> Text excerpt:
______________________________
My Trailblazer has a 6 cyl. in line engine, and I like it! No difference noticeable from the V-6 I once figured was the minimum necessary. 

All radial engines have an odd number of cylinders, and they did quite well in the Focke-Wulf 190, the Grumman Wildcat, Hellcat, Bearcat and Tigercat, as well as the Skyraider and Corsair, not to mention the Japanese Zero and the P-47. There are a few aircraft that still use radials, and they are a delight to hear when they are flying. Ohhhh, yeah!


----------



## 357 (Feb 25, 2006)

IsaacHayes said:


> 357: I tottaly agree.  6's have less vibration all around. A lot quiter (even with a loud exhaust they are quiter unless you floor it, then it's got some rumble).



Is there a mechanical reason why the 6s and larger engines are more quieter than the 4s?

Or is it just that the pitch of the 6 cllinder engine is less offensive on the ears than the higher pitched 4?


----------



## 357 (Feb 25, 2006)

scott.cr said:


> Actually, any engine with an even number of cylinders in a straight configuration is balanced. That's because you have an equal number of crank throws 180 degrees out from one another.



Is there a reason inline 4s have such intense vibration then? Is it just that they don't make 4s with quality parts and labor (because most 4s are in "value" cars)?
______________________________
> Data lines:
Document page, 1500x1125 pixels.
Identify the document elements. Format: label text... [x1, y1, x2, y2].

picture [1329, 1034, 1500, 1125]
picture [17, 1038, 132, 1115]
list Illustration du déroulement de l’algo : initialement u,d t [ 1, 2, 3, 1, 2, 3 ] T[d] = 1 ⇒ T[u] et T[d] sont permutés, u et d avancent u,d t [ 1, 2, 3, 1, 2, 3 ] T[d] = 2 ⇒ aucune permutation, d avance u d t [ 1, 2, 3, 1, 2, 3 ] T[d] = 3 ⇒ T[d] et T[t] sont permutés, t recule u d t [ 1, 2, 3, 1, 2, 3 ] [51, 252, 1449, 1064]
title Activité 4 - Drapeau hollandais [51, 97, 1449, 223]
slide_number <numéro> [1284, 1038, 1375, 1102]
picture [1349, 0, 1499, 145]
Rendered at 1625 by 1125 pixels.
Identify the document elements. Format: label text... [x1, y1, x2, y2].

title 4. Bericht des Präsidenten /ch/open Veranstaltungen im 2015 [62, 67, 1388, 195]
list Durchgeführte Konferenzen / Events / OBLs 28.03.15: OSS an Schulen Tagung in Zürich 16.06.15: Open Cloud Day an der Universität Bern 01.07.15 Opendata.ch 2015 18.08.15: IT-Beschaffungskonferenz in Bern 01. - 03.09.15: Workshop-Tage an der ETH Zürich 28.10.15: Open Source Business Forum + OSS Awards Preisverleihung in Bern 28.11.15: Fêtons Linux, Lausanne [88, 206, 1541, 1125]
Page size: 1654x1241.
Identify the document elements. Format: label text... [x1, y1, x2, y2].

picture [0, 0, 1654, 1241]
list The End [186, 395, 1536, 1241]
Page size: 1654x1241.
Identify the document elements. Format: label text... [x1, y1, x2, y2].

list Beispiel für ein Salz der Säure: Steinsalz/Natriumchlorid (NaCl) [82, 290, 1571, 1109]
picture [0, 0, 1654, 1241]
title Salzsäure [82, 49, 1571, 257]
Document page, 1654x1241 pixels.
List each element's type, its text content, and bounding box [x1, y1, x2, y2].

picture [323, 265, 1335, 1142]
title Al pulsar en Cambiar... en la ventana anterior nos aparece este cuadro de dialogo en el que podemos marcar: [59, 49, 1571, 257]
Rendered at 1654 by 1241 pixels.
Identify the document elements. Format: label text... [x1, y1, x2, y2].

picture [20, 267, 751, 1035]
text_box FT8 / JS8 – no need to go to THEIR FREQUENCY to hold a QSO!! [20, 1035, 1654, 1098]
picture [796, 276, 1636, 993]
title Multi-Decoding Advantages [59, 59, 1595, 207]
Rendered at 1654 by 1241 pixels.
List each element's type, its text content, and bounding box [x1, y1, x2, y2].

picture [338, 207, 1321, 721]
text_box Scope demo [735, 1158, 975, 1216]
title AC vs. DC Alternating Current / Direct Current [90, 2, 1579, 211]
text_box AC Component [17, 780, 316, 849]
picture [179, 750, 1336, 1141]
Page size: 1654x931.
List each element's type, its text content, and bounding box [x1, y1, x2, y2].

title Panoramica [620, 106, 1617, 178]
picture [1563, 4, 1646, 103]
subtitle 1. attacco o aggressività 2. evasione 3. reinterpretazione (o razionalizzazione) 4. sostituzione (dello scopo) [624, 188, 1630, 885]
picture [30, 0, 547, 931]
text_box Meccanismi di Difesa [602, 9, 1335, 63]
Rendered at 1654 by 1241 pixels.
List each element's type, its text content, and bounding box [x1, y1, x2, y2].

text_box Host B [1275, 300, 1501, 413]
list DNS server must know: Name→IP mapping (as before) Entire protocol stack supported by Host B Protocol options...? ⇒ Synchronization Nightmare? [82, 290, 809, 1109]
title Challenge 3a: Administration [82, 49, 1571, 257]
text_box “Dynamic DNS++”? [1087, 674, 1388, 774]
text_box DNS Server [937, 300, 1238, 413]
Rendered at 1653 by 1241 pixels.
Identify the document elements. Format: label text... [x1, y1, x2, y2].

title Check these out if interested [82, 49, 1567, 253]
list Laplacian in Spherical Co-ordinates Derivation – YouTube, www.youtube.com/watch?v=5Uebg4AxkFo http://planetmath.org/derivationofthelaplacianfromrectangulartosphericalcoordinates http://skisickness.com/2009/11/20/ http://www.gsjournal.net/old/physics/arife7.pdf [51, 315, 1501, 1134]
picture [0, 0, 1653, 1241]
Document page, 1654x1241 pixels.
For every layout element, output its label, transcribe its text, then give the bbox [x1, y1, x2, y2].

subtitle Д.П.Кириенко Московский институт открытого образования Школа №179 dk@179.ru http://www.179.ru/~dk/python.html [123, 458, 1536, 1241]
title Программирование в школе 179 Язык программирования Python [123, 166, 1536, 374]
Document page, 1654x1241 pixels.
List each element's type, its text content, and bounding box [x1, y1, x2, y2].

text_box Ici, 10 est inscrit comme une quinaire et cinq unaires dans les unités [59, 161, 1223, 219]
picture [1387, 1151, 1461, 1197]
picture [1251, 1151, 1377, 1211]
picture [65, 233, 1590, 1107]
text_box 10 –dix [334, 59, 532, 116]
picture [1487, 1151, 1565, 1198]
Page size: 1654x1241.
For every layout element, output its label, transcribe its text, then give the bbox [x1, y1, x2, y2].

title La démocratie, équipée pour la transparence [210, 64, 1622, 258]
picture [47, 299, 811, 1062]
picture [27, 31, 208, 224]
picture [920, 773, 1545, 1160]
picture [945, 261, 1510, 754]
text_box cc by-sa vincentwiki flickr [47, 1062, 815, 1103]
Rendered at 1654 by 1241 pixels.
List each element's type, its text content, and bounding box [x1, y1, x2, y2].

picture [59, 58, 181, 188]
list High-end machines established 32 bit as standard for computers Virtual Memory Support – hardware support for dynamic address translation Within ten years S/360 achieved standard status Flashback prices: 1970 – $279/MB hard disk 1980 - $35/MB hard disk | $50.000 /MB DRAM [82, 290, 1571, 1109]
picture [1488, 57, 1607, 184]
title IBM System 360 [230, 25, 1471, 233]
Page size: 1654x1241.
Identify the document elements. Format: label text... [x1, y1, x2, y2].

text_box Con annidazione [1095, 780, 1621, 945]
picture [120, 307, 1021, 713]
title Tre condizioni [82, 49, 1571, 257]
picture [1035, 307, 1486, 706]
______________________________
> Exercise prompt: Quote the engine-cylinder forum thread word for word, starting at "Or is it just" and ending after "from one another.".

> Result:
Or is it just that the pitch of the 6 cllinder engine is less offensive on the ears than the higher pitched 4?


----------



## 357 (Feb 25, 2006)

scott.cr said:


> Actually, any engine with an even number of cylinders in a straight configuration is balanced. That's because you have an equal number of crank throws 180 degrees out from one another.